9. Two more reversible prejudicial errors
occurred during jury deliberations. The
jury made an inquiry regarding the conflict it had between the "at-will
doctrine" and the claims
of the Plaintiff regarding infringement on her rights. Plaintiff's counsel
asked the court to limit
its instruction to what amounted to a well settled principle in employment law,
that is, that at-will
employment
is a general rule, however, one is protected from termination when they make a
charge of discrimination and have a reasonable basis for the charge. Instead of
stating this well settled principle, which is included in the jury instructions,
the court erred by commenting on the weight of the evidence and on the
credibility of the witnesses. The court commented that the Defendant was
"forthcoming" in its explanation. This can only refer to the
testimony of William Vose. While Mr. Vose admitted that at the time of the
termination process he had thoughts of Plaintiff's discrimination charge, the
EEOC administrative process, the Florida Commission on Human Relations, and the
public records request regarding salaries this should have been seen as an
admission of an illegal factor in the termination process. However, the
terminating official also made other statements against the Plaintiff is
support of its defense with several hours of testimony. The comment on
credibility of the witness, or the credibility of the party was clearly in
error, prejudicial to the Plaintiff and requires a new trial. It is improper
for a trial judge to express or indicate any opinion as to the credibility of
evidence or of the witness, see 88 C.J.S. Trial § 50.
10. In
addition to the comment of the credibility of the Defendant or its witness, the
court in answering the jury questions also stated, words to the effect, that
the evidence was, "not in conflict", over the ultimate issue for the
jury to decide. Considering that the instructions given to the jury requiring
the Plaintiff to bear the ultimate burden of proof to prove by the greater
weight of evidence and prove by the preponderance of evidence, any suggestion
or statement of the lack of conflict in the evidence only served to sway the
jury against the Plaintiff's burden. It is well settled that it is improper for
a judge to indicate his opinion as to the weight and sufficiency of any
evidence, see 88 CJ.S Trial § 50 and the cases cited therein.

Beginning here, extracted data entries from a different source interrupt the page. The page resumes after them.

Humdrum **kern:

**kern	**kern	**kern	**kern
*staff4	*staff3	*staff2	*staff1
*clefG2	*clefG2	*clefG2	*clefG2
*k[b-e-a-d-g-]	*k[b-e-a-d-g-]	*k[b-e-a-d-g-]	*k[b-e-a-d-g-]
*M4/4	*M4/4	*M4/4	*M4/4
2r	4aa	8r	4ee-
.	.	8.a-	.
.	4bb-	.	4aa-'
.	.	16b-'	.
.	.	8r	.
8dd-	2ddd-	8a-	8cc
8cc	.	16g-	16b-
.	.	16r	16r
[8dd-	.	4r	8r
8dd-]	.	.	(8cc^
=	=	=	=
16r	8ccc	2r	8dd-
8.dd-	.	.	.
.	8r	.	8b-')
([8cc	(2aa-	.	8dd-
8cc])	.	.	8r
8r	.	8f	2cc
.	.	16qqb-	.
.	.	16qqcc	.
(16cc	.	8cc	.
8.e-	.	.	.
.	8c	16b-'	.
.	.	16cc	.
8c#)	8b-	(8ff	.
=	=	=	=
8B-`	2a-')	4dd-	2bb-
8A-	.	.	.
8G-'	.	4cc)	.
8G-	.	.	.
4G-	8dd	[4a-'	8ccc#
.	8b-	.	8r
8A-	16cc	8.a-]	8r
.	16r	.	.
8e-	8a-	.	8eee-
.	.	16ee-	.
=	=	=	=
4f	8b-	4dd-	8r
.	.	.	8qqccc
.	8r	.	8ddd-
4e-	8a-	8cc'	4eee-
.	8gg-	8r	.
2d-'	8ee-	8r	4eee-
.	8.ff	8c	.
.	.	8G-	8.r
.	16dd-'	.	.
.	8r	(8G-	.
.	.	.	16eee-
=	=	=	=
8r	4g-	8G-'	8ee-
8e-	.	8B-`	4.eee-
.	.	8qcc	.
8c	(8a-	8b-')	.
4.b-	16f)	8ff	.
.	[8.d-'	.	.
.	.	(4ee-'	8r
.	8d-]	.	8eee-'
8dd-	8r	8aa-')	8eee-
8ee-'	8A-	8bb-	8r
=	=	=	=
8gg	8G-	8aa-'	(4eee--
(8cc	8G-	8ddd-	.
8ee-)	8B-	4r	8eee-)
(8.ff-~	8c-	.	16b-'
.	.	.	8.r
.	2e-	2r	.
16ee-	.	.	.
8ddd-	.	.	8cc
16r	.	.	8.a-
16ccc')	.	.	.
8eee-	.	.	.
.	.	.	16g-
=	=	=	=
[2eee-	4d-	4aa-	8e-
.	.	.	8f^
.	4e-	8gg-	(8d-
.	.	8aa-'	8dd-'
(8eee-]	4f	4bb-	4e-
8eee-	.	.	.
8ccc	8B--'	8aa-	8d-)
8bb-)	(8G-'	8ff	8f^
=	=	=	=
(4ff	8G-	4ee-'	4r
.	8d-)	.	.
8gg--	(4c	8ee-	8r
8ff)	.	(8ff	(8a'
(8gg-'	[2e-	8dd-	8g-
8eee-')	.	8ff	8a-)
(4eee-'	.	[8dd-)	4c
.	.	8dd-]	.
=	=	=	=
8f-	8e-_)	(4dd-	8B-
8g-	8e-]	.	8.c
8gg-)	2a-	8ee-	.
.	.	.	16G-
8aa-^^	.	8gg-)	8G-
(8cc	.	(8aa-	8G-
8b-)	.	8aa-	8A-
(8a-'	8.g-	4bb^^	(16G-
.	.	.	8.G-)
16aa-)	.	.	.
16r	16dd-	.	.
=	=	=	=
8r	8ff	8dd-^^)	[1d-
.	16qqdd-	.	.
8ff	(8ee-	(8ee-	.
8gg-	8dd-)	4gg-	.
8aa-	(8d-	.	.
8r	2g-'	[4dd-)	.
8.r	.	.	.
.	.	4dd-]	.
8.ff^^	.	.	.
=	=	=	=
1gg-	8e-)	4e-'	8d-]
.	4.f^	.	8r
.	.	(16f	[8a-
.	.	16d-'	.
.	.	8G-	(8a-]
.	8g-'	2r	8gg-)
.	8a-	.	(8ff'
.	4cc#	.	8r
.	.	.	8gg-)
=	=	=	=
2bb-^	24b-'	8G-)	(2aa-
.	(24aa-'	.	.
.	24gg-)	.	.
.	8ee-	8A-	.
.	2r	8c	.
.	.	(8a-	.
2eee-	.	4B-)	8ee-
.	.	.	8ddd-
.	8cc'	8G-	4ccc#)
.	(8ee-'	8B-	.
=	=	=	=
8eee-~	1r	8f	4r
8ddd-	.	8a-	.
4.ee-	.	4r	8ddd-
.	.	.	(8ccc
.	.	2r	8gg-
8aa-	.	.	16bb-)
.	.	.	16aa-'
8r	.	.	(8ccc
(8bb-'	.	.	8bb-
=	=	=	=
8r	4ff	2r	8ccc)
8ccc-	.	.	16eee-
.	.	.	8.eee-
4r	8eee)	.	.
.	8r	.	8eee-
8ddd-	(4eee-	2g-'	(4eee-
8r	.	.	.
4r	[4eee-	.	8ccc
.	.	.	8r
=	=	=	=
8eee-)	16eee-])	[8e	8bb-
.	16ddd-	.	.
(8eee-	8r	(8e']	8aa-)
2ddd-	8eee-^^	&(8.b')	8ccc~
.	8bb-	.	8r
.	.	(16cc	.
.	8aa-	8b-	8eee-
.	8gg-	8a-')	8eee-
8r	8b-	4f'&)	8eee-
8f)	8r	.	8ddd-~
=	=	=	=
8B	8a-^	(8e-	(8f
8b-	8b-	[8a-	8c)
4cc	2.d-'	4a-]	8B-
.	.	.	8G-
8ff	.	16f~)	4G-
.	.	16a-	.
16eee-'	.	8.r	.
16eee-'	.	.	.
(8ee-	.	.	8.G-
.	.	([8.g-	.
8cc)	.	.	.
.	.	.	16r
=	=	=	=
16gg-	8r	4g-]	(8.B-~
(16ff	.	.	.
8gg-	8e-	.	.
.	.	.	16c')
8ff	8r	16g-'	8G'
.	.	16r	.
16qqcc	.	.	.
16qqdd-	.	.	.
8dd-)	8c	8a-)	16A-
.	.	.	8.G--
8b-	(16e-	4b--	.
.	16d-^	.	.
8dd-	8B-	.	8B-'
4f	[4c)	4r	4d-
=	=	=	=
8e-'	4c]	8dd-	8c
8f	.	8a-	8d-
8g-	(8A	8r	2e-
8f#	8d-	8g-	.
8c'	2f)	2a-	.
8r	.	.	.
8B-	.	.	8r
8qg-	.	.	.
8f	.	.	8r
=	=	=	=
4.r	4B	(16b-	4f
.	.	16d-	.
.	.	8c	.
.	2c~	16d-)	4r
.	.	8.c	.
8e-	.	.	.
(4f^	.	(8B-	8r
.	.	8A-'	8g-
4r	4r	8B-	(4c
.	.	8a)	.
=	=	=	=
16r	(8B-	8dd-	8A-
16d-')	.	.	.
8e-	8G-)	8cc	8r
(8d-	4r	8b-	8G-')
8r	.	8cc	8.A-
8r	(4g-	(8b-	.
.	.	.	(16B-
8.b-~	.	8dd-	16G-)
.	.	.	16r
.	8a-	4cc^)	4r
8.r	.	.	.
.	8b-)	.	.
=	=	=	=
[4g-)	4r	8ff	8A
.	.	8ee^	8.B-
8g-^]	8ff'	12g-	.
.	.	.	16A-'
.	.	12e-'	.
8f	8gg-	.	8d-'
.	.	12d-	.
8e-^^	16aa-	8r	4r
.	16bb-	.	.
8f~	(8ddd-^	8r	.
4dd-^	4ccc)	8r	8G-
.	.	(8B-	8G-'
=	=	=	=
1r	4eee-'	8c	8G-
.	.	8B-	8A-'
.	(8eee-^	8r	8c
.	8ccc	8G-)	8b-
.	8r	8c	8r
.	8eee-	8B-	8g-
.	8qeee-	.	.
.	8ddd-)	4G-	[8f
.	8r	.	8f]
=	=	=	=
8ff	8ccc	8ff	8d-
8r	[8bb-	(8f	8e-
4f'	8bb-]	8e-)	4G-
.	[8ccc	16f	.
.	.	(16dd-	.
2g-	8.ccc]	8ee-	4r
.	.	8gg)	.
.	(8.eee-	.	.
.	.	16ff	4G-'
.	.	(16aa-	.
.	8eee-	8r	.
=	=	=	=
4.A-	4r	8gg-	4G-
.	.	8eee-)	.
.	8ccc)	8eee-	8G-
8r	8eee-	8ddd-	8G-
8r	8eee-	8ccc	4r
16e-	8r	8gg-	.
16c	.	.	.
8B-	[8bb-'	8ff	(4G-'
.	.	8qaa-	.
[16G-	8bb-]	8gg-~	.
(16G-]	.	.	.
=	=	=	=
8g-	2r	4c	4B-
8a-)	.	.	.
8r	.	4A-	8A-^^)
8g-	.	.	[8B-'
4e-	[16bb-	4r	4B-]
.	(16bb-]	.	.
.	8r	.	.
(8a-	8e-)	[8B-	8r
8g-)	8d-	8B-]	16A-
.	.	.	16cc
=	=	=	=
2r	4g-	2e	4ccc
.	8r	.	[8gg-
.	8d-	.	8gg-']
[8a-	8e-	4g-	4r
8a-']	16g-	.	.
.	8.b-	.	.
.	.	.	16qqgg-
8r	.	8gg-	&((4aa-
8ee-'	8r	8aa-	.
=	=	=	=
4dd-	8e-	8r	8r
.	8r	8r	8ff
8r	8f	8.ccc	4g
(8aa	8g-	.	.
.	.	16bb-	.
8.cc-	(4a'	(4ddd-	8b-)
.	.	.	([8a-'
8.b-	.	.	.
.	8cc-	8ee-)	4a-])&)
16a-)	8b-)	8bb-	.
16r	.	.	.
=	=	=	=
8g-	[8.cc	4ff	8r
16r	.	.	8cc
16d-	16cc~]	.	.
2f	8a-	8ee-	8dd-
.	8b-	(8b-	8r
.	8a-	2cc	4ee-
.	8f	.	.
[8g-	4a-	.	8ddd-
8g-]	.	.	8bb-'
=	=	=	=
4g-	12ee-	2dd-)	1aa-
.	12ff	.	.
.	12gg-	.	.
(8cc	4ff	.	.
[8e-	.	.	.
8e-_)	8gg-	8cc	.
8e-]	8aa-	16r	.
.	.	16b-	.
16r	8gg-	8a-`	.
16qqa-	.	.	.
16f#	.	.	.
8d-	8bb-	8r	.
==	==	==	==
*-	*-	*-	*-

11. In summary, multiple errors occurred in
the trial which were prejudicial and require a new trial. Further, the court at
this time should enter a partial judgment notwithstanding the verdict, and
grant an injunctive and declaratory relief, finding that Plaintiff' s termination
motivated by an illegal factor, and direct Plaintiff' s counsel to submit an
application of attorney's fees as it relates to the prosecution of the
retaliatory termination claim, as required under 42 USC § 2000e-5(g)(2)(B).

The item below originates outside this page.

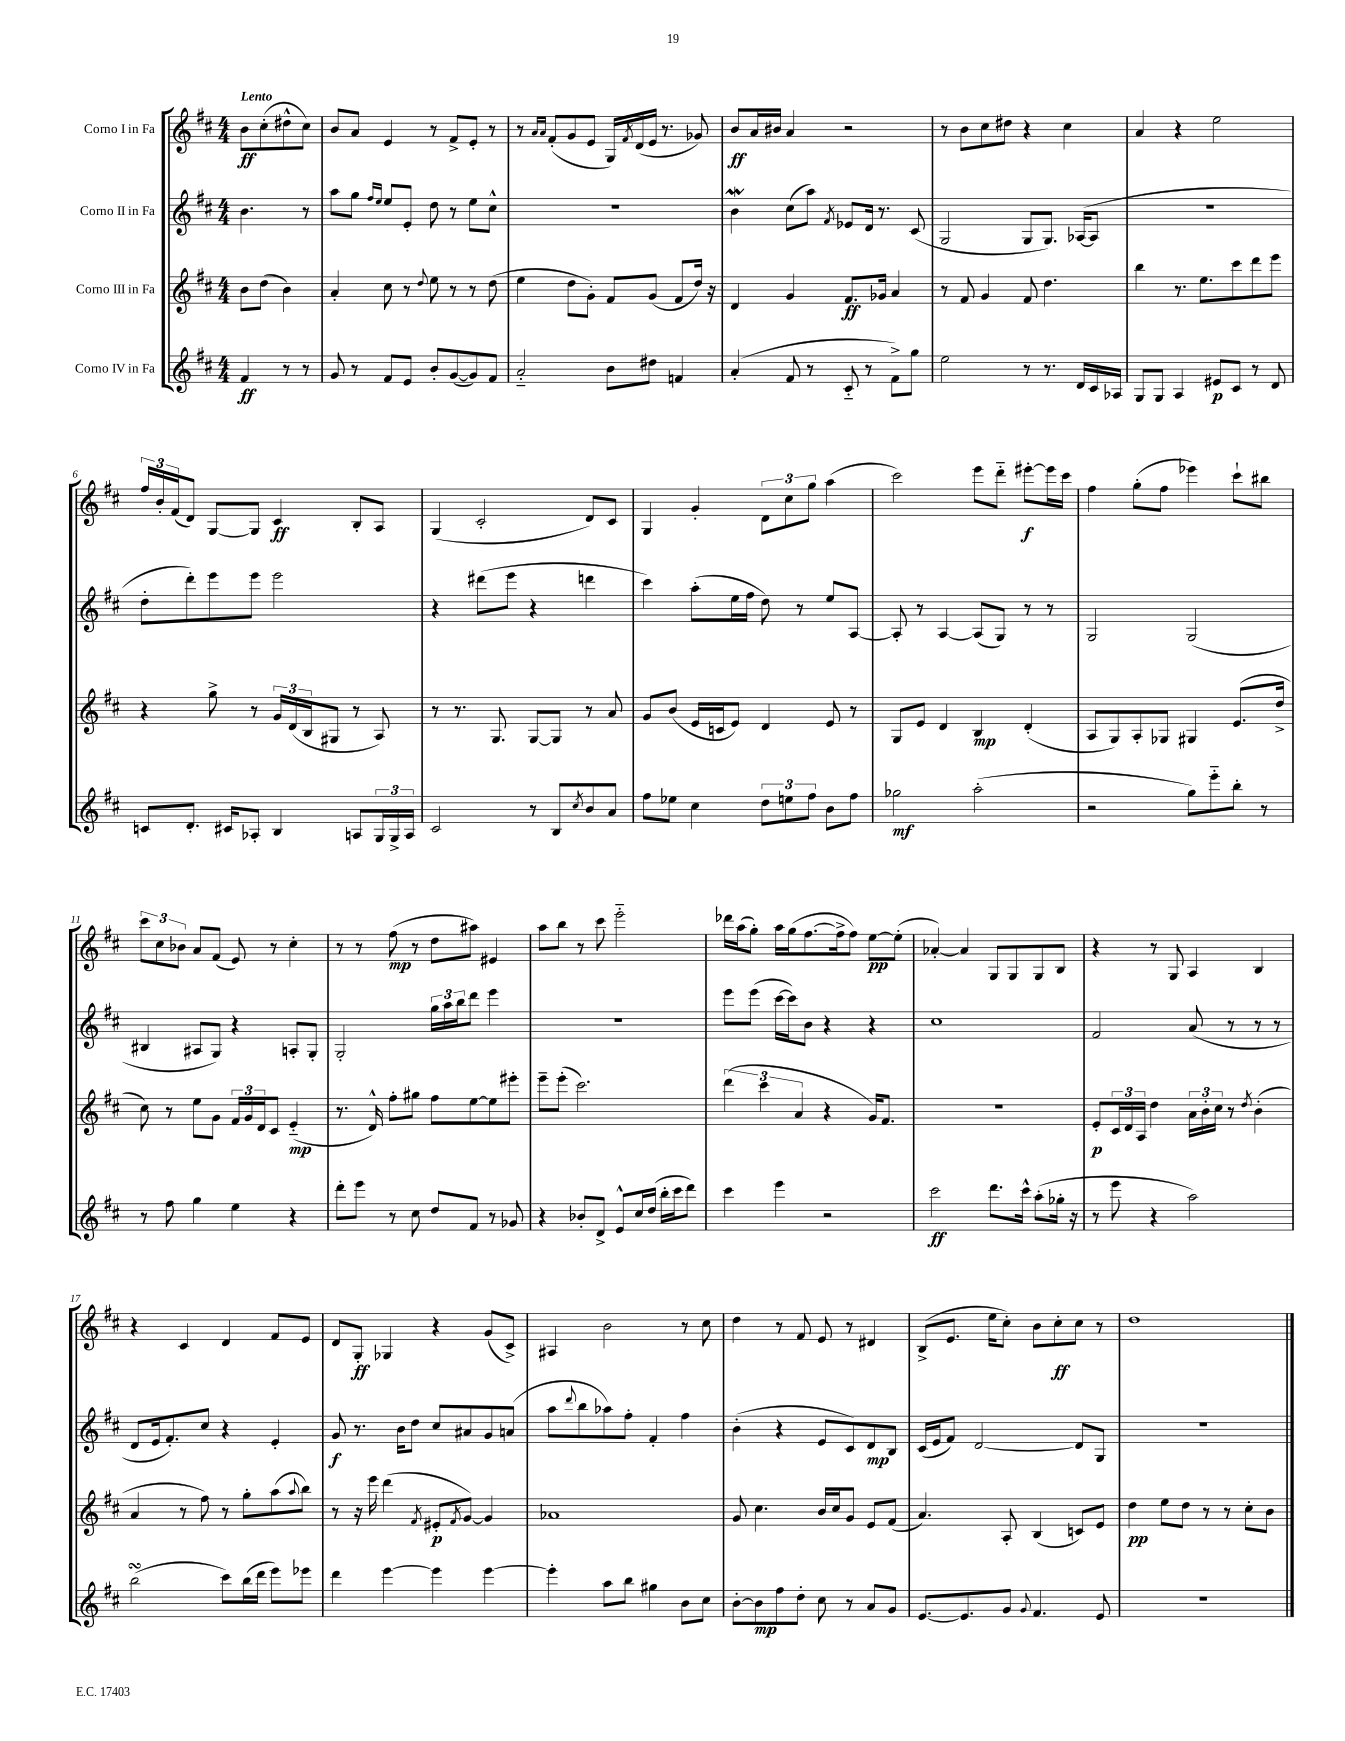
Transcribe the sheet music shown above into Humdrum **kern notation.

12. The undersigned certifies that he has
contacted opposing counsel pursuant to local Rule regarding this motion.
Opposing counsel will contest this motion.
WHEREFORE, the Plaintiff requests the Court enter an appropriate Order
for a partial judgment notwithstanding verdict, and a new trial for reasons
cited herein.
____________________
Edward R.
Gay, Esquire
Fla. Bar No.
342084
1516 E.
Concord Street
Orlando,
Florida 32803
407/898-1871
407/897-7042
(telefax)
TRIAL COUNSEL
FOR PLAINTIFF
CERTIFICATE OF SERVICE
I hereby certify
that on the ~ day of March, 2000, a true and correct copy of the above
and foregoing was mailed by U.S. Mail, postage prepaid, to Assistant Attorney
General, Charlann Jackson-Sanders, Westwood Center, Suite 700, 2002 North Lois
Avenue, Tampa, FL 33607 and Philip J. Spengler, II, Esq., Office of the
Attorney General, 2002 North Lois Avenue, Suite 700, Tampa, FL 33607.